Dans une conférence organisée à Casablanca, il y a quelques semaines, Mohamed Sassi, intellectuel et respectable dirigeant de la FGD, évoquait la perception de la gauche à l’égard de la religion et sa place dans la société marocaine.
Sassi expliquait que son parti est attaché aux valeurs de la laïcité et qu’il aspire à une société sécularisée, mais comprend parfaitement qu’il faut beaucoup de temps pour y arriver. Il propose alors, pour forger un consensus avec les conservateurs, de se retrouver sur un terrain d’entente qui satisfasse tout le monde : l’ijtihad élaboré par Allal El Fassi. Selon Sassi, les idées formulées notamment dans Al naqd al dhati (L’autocritique), livre fondamental de Allal El Fassi, conviendraient comme un point de départ pour régler des questions problématiques qui divisent notre société. La référence pourrait étonner, mais elle est pertinente. Ainsi, on a souvent tendance à l’oublier, mais Allal El Fassi n’était pas seulement une figure historique du nationalisme marocain, ni exclusivement le fondateur et zaïm de l’Istiqlal, mais il était aussi, et surtout, un intellectuel et un réformateur religieux, parfois en avance sur son temps.
Allal El Fassi était un personnage complexe, pétri de paradoxes et de contradictions. Elevé et éduqué dans la tradition soufie, il était hostile aux confréries et à leurs dirigeants, porte-étendard du salafisme et du retour aux traditions et pourtant défenseur de positions éclairées et avant-gardistes sur les libertés et les droits, monarchiste convaincu mais préconisant la restriction de ses pouvoirs… Allal El Fassi était un homme d’exception et de paradoxes. Il appartenait au cercle très restreint des hommes politiques marocains qui savaient mettre leurs idées et écrits au service de leur cause. Une catégorie de dirigeants et de militants qui s’est complètement évaporée et a disparu au fil des années dans notre pays.

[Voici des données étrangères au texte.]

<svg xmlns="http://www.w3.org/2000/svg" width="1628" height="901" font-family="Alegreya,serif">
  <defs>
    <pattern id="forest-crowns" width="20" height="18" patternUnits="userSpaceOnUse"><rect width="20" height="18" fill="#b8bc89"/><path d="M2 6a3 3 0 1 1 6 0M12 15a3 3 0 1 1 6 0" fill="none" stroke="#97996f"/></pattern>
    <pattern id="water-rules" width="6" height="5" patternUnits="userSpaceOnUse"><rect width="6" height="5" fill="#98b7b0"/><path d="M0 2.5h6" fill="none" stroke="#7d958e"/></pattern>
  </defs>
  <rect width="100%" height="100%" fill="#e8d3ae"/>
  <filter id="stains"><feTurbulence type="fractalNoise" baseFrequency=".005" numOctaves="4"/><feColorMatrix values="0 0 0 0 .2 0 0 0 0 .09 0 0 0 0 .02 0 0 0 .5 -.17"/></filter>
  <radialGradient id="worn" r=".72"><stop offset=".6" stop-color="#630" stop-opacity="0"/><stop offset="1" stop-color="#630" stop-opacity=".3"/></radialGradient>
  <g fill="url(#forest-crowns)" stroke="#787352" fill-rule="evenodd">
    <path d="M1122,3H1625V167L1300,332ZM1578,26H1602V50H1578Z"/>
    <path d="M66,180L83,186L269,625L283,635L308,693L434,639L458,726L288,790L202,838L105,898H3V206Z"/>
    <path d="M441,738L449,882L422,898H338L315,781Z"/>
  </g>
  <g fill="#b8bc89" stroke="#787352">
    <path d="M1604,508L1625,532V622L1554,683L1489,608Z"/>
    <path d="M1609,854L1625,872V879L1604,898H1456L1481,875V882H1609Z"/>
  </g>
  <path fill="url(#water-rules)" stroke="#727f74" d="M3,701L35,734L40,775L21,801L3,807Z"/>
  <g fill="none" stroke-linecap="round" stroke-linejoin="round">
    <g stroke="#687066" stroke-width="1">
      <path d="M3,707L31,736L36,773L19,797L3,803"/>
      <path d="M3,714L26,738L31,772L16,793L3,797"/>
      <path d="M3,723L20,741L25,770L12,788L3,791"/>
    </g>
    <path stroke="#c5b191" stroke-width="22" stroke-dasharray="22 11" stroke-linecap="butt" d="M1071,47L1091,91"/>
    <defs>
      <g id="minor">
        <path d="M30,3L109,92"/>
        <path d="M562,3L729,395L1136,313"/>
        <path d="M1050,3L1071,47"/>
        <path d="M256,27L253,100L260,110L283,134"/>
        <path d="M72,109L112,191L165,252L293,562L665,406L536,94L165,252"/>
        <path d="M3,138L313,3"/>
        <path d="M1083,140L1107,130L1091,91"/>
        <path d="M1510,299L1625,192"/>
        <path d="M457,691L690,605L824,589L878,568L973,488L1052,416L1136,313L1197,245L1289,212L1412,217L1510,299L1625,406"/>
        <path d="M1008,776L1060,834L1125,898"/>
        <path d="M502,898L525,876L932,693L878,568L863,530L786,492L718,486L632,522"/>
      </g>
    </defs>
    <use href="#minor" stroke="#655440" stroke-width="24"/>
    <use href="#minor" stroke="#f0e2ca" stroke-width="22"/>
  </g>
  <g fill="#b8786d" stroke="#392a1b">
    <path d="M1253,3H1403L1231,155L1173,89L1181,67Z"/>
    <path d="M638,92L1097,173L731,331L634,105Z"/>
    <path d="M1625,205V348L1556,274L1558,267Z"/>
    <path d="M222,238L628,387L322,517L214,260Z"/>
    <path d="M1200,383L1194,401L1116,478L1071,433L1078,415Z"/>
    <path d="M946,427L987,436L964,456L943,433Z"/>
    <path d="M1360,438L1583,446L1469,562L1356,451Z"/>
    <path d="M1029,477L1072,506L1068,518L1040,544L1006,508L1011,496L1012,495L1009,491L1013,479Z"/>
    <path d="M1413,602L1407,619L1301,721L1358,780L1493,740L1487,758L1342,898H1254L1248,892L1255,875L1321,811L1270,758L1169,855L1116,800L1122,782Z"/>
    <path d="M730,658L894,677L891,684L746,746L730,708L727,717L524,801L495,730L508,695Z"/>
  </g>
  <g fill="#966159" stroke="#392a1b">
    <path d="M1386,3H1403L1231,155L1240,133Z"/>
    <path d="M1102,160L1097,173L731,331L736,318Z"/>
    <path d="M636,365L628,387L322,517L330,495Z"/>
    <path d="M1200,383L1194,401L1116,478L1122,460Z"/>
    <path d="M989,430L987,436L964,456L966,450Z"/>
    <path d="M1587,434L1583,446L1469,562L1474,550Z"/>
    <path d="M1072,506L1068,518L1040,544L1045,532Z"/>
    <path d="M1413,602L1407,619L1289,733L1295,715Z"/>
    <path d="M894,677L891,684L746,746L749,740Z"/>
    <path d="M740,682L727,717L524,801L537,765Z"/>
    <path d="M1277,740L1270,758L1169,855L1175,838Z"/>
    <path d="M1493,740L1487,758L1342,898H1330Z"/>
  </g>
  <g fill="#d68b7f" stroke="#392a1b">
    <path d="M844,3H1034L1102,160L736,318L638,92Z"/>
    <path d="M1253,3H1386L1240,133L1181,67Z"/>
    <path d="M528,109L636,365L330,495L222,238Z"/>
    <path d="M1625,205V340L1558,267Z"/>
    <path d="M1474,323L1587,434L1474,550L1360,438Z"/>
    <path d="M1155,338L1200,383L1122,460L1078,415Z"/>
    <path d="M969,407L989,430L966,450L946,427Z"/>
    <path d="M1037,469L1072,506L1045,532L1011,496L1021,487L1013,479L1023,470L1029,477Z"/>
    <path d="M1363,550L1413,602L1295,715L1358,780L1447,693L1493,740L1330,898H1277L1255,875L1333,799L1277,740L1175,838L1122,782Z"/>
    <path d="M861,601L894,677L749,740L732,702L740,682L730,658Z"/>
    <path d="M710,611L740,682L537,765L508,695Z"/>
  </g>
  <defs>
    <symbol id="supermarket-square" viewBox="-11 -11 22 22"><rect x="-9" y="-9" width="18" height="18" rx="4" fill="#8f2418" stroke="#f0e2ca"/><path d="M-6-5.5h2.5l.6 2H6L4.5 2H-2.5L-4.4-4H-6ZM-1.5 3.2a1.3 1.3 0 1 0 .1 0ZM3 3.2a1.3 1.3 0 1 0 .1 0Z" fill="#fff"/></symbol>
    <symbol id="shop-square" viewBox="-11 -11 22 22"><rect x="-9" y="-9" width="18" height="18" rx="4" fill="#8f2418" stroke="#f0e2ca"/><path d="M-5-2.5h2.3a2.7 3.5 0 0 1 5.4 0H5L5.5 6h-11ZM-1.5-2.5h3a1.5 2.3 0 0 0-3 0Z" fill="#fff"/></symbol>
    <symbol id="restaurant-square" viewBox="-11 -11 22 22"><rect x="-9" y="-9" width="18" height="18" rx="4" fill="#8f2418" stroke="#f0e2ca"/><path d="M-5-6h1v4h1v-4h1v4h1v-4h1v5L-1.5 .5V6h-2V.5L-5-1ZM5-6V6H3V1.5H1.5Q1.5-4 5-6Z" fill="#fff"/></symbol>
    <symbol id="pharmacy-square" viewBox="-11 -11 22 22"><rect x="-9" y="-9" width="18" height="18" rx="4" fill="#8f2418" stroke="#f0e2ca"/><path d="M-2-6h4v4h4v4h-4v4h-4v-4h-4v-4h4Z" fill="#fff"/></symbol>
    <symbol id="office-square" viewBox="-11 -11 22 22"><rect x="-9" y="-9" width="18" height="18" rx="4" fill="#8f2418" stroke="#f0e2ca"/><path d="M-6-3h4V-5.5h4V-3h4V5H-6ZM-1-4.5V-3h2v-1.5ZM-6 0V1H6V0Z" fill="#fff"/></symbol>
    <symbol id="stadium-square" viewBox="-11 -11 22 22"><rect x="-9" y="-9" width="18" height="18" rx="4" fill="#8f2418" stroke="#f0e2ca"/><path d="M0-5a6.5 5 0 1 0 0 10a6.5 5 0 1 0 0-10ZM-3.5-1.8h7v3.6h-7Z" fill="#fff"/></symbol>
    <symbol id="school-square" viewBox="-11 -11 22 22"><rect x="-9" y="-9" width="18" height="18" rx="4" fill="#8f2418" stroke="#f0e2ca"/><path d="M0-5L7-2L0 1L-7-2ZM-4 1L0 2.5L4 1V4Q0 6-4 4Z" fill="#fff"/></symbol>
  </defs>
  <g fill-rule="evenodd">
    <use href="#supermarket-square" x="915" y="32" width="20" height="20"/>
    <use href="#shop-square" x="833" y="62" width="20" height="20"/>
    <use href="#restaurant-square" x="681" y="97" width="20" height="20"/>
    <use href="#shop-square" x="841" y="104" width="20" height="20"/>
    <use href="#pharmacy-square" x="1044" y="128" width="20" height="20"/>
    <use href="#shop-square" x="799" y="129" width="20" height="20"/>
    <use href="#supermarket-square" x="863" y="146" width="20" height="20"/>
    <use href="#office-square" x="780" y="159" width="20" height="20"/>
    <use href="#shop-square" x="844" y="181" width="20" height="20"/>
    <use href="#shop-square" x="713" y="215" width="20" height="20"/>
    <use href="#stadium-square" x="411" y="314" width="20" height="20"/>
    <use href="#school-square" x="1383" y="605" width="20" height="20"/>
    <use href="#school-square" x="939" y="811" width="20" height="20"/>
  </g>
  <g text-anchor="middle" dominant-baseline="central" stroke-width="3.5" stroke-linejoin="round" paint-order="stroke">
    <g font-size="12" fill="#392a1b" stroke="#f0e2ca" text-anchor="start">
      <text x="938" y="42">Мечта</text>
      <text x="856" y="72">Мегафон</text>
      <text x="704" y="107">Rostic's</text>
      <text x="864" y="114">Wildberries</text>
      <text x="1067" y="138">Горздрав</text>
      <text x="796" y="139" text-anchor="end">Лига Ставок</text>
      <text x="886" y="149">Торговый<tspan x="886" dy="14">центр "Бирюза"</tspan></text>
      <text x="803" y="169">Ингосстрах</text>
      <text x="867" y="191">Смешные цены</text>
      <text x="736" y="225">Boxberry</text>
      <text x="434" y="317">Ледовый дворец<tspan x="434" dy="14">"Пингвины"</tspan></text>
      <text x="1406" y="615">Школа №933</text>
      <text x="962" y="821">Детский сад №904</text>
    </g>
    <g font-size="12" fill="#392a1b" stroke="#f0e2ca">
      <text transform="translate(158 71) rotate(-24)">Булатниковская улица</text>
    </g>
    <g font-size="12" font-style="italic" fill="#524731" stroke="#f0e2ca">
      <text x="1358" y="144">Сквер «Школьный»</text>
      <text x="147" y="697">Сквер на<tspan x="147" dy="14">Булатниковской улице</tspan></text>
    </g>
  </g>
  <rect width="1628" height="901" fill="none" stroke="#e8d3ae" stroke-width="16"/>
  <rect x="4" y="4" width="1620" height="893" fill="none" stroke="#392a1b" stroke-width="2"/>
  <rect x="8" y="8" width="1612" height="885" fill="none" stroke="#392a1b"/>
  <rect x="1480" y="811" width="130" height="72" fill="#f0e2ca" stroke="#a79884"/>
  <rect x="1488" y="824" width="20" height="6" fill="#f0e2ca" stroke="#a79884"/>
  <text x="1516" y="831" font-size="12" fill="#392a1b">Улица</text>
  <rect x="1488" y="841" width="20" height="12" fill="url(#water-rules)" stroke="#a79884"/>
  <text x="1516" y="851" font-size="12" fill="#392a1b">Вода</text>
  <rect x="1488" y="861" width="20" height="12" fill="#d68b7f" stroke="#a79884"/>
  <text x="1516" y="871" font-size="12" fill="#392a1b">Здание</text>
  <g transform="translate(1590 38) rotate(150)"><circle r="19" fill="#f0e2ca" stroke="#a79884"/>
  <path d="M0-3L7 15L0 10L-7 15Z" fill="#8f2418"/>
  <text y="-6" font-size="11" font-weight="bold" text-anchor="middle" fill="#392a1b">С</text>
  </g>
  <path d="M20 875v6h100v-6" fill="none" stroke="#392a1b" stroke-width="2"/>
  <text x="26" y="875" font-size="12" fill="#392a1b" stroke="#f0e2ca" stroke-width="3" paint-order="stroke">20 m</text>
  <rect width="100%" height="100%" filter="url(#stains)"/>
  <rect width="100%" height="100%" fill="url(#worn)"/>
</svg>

Dans les livres de Allal El Fassi, et notamment Al naqd al dhati, on retrouve des idées et des positions audacieuses et détonantes. C’est ainsi que Si Allal, et dès les années 1940, a demandé l’interdiction de la polygamie au Maroc. En partant d’une lecture des textes religieux, qui prend en considération l’évolution de la société, la dignité de la femme et la nécessité d’établir une véritable justice au sein de la famille, il plaidait pour mettre fin à cette pratique. Une position iconoclaste, venant d’un alem, et à une époque où la polygamie était un usage normal et indiscutable. C’est au nom de cette même interprétation éclairée des textes religieux qu’il s’est opposé au mariage des mineurs et a demandé d’établir une loi qui fixe un âge minimum légal pour pouvoir établir cette union. Dans les pages lumineuses de ses livres, qu’il faut placer dans leur contexte historique et culturel pour apprécier leur audace, il s’attaque aux idées figées et au conservatisme qui altèrent l’évolution du pays. Il défend alors l’accès de la femme à l’éducation, à la fonction publique, au commerce et au militantisme politique. Des positions et des valeurs qui sont toujours d’actualité, et qui font de Allal El Fassi un immense intellectuel et un grand dirigeant politique.